4.11.11

À FLOR DA PELE: Augusto Pinheiro (1905-1994)

Um naif do sonho e da fantasia
A luz desce
sobre as asas
de uma árvore.

As rosas são bordados luxuriantes
rodeando a morte e a vida
de um vulcão.

O interior, aceso, espreita as margens.
Há canções de desgaste em toda a extensão.
E o dia ficou naquela aura longínqua
com que os dedos estremecem.


A luz desce no emaranhado das viagens
coloridas e entregues
à sofreguidão do visitante.
Poema de João Clemente sobre um quadro de Augusto Pinheiro
Artista que pintava com o coração
Passam hoje, dia 18 de Outubro, dezassete anos sobre a morte de Augusto Dinis Pinheiro, pintor naif, nascido a 22 de Agosto de 1905 na vila de Nisa.
Era comerciante de profissão e começou a pintar aos 66 anos. Participou em 40 exposições colectivas em Portugal e no estrangeiro e realizou 17 individuais.
Aqui e agora, evocamos o homem e o artista – um dos mais consagrados, a nível nacional, na arte naif – lembrando o seu sonho maior, ainda por concretizar: a instalação de um Museu em Nisa, sob o patrocínio da Santa Casa da Misericórdia, instituição onde faleceu e a que doou parte considerável do seu espólio artístico.

## DADOS REGISTADOS
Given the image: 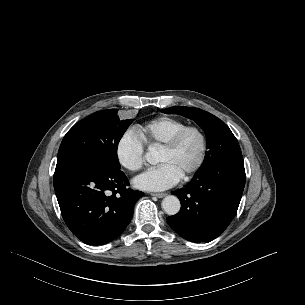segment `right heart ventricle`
Instances as JSON below:
<instances>
[{"label": "right heart ventricle", "instance_id": "1", "mask_svg": "<svg viewBox=\"0 0 305 305\" xmlns=\"http://www.w3.org/2000/svg\"><path fill=\"white\" fill-rule=\"evenodd\" d=\"M187 125L184 120L161 116L139 126L137 133L150 148H161L175 133Z\"/></svg>", "mask_w": 305, "mask_h": 305}]
</instances>
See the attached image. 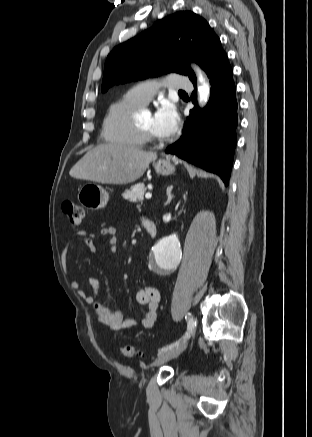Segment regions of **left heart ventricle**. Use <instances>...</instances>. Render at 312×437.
<instances>
[{
  "instance_id": "obj_1",
  "label": "left heart ventricle",
  "mask_w": 312,
  "mask_h": 437,
  "mask_svg": "<svg viewBox=\"0 0 312 437\" xmlns=\"http://www.w3.org/2000/svg\"><path fill=\"white\" fill-rule=\"evenodd\" d=\"M138 124L145 128L146 130L150 131L156 138L163 139L161 135H159L155 129H154V120L153 115L150 113H145L140 115V117L137 120Z\"/></svg>"
}]
</instances>
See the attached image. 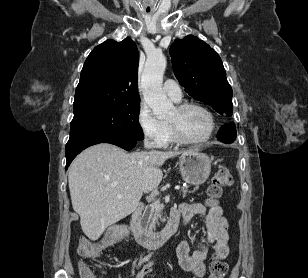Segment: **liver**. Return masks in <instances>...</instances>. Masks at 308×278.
Instances as JSON below:
<instances>
[{
	"label": "liver",
	"mask_w": 308,
	"mask_h": 278,
	"mask_svg": "<svg viewBox=\"0 0 308 278\" xmlns=\"http://www.w3.org/2000/svg\"><path fill=\"white\" fill-rule=\"evenodd\" d=\"M181 151H139L101 143L80 153L72 162L68 183L73 209L84 234L97 240L105 229L130 215L143 193L162 180L160 167ZM121 194V198L117 195Z\"/></svg>",
	"instance_id": "liver-1"
}]
</instances>
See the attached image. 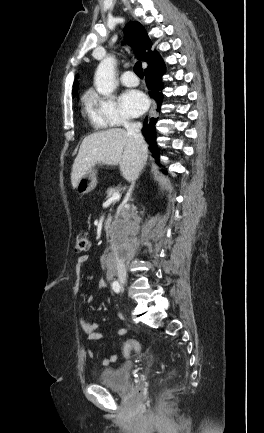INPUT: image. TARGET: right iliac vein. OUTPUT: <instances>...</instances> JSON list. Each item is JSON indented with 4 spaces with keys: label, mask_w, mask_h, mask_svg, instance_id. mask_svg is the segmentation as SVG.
<instances>
[{
    "label": "right iliac vein",
    "mask_w": 264,
    "mask_h": 433,
    "mask_svg": "<svg viewBox=\"0 0 264 433\" xmlns=\"http://www.w3.org/2000/svg\"><path fill=\"white\" fill-rule=\"evenodd\" d=\"M120 282H121L122 285H125V284H126V279L121 278V279H120Z\"/></svg>",
    "instance_id": "obj_1"
}]
</instances>
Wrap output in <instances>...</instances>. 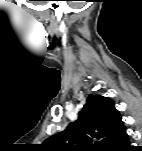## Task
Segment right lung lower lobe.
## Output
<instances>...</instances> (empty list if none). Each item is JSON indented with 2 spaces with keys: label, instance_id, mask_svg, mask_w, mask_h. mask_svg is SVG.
<instances>
[{
  "label": "right lung lower lobe",
  "instance_id": "right-lung-lower-lobe-1",
  "mask_svg": "<svg viewBox=\"0 0 142 151\" xmlns=\"http://www.w3.org/2000/svg\"><path fill=\"white\" fill-rule=\"evenodd\" d=\"M132 150V147L129 145V141L118 147L115 151H128Z\"/></svg>",
  "mask_w": 142,
  "mask_h": 151
}]
</instances>
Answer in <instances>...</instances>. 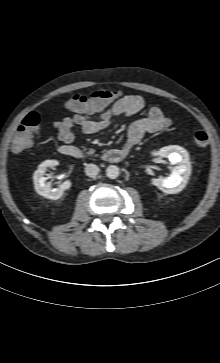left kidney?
I'll use <instances>...</instances> for the list:
<instances>
[{"label":"left kidney","mask_w":220,"mask_h":363,"mask_svg":"<svg viewBox=\"0 0 220 363\" xmlns=\"http://www.w3.org/2000/svg\"><path fill=\"white\" fill-rule=\"evenodd\" d=\"M153 155L167 157L177 166L173 168L169 177L152 179L151 184L168 194L180 192L186 186L191 174V163L187 151L179 146L171 145L153 152Z\"/></svg>","instance_id":"5707ae66"}]
</instances>
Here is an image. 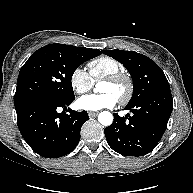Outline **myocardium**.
<instances>
[{"label":"myocardium","instance_id":"1","mask_svg":"<svg viewBox=\"0 0 193 193\" xmlns=\"http://www.w3.org/2000/svg\"><path fill=\"white\" fill-rule=\"evenodd\" d=\"M103 81L112 84H125L126 92L122 97L118 99V102L122 105L127 104L134 94V82L129 74L126 72H120L112 74L103 78Z\"/></svg>","mask_w":193,"mask_h":193}]
</instances>
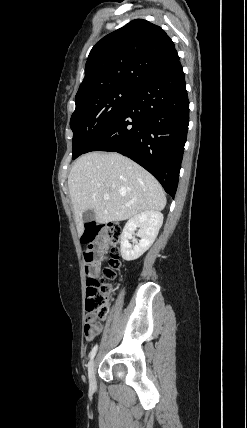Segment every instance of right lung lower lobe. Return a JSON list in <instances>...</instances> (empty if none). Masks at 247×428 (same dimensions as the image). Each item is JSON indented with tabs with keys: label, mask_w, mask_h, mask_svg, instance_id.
<instances>
[{
	"label": "right lung lower lobe",
	"mask_w": 247,
	"mask_h": 428,
	"mask_svg": "<svg viewBox=\"0 0 247 428\" xmlns=\"http://www.w3.org/2000/svg\"><path fill=\"white\" fill-rule=\"evenodd\" d=\"M189 124L184 73L177 60L147 82L89 145L127 156L149 171L174 198Z\"/></svg>",
	"instance_id": "right-lung-lower-lobe-1"
}]
</instances>
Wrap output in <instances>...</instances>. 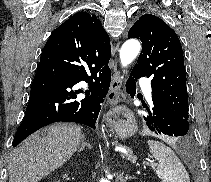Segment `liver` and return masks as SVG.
Segmentation results:
<instances>
[{
  "label": "liver",
  "instance_id": "liver-1",
  "mask_svg": "<svg viewBox=\"0 0 211 182\" xmlns=\"http://www.w3.org/2000/svg\"><path fill=\"white\" fill-rule=\"evenodd\" d=\"M84 140L80 126L51 125L21 142L9 161V182H38L61 167Z\"/></svg>",
  "mask_w": 211,
  "mask_h": 182
}]
</instances>
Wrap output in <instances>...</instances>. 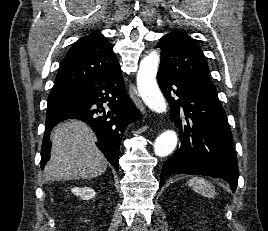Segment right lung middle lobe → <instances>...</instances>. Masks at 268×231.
Listing matches in <instances>:
<instances>
[{
  "label": "right lung middle lobe",
  "instance_id": "1",
  "mask_svg": "<svg viewBox=\"0 0 268 231\" xmlns=\"http://www.w3.org/2000/svg\"><path fill=\"white\" fill-rule=\"evenodd\" d=\"M80 94L79 88H59L53 89L48 97V106L58 105L73 99Z\"/></svg>",
  "mask_w": 268,
  "mask_h": 231
}]
</instances>
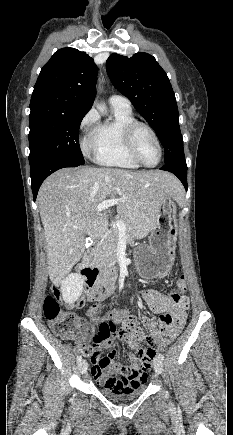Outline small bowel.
Here are the masks:
<instances>
[{
  "mask_svg": "<svg viewBox=\"0 0 233 435\" xmlns=\"http://www.w3.org/2000/svg\"><path fill=\"white\" fill-rule=\"evenodd\" d=\"M114 288L115 281L110 285V292L113 291ZM176 289L177 292H174L171 295H164L158 289L154 288L146 289L142 293L143 299L149 310L152 313L161 315L159 322L154 321L148 316L141 317L142 324L152 330L153 334L156 336V344L158 347L164 346L169 338L174 336L183 327L187 319L189 298L179 294V292H183L186 289L185 281L182 283L178 280L176 282ZM78 303L76 306H78ZM97 309V306L91 307L90 313L94 314ZM126 313L125 310H121L115 312L109 318H102L98 329V335L102 338L101 343L98 345L93 344L92 346H90L88 340L90 333L94 330V326L88 321L80 320L76 332V341L78 345H87L91 352L101 351L103 347L110 346L112 344L111 341L116 334V324L120 318L126 315ZM164 317L167 319L164 320ZM119 338L130 345H136L138 341L137 331L130 328L128 331H123ZM108 358V364L93 363L91 371L98 385L115 386L113 384V373L131 375L132 372L124 367L122 359L113 352L109 354ZM128 358L137 368V376L135 380L140 384L149 372L148 366L145 364L137 366L136 363L139 358L132 353L128 354Z\"/></svg>",
  "mask_w": 233,
  "mask_h": 435,
  "instance_id": "obj_1",
  "label": "small bowel"
}]
</instances>
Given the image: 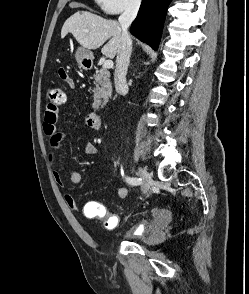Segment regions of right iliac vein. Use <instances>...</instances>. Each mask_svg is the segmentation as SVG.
I'll list each match as a JSON object with an SVG mask.
<instances>
[{"mask_svg":"<svg viewBox=\"0 0 249 294\" xmlns=\"http://www.w3.org/2000/svg\"><path fill=\"white\" fill-rule=\"evenodd\" d=\"M138 174L140 178L143 180V192L145 195H148L150 188L152 186V176L151 174L144 168H138Z\"/></svg>","mask_w":249,"mask_h":294,"instance_id":"1","label":"right iliac vein"}]
</instances>
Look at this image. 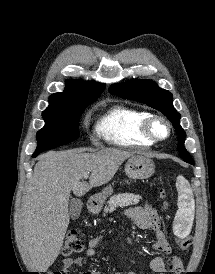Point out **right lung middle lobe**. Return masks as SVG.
<instances>
[{
    "instance_id": "obj_1",
    "label": "right lung middle lobe",
    "mask_w": 215,
    "mask_h": 274,
    "mask_svg": "<svg viewBox=\"0 0 215 274\" xmlns=\"http://www.w3.org/2000/svg\"><path fill=\"white\" fill-rule=\"evenodd\" d=\"M90 104L72 105L67 102H50L49 107L42 113L45 126L37 132L38 145L32 157H36L44 150L74 141L79 135V118Z\"/></svg>"
}]
</instances>
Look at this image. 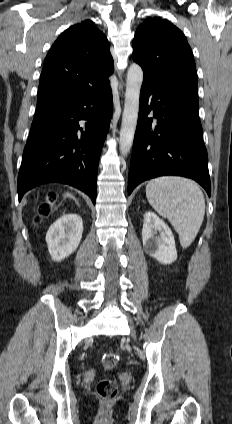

## INSTRUÇÕES DA TAREFA
Retome o texto sobre o pintor Augusto Pinheiro logo a seguir à última frase apresentada.

## RESULTADO FINAL
O nisense, Carlos Tomás Cebola, lembrou, em 2005, a propósito do centenário do nascimento do pintor, que “Augusto Pinheiro chegou tarde ao fascinante mundo das Artes: ao reino deslumbrante das Formas, das Cores, do Claro-Escuro, da Fantasia: ao fabuloso reino da Pintura.
Só muito tarde (como é triste dizê-lo) o Augusto começou a pintar telas com todas as tonalidades do azul (em fundo), para sobre ele (azul) lançar deuses, homens, aves, insectos, árvores e flores. Muitas flores.
Todas as flores de um mundo só seu e que guardara, durante dezenas de anos, bem fundo, no mais íntimo de si mesmo, envoltas numa atávica evocação das rendas, dos bordados e das cantarinhas pedradas, que a Cultura e a Arte da sua Vila natal haviam arrecadado nele, desde a primeira hora. "
Seria difícil encontrar mais bela e profunda definição sobre a arte naif, uma arte sobre a qual ainda hoje se tecem muitas teorias e se lançam algumas desconfianças.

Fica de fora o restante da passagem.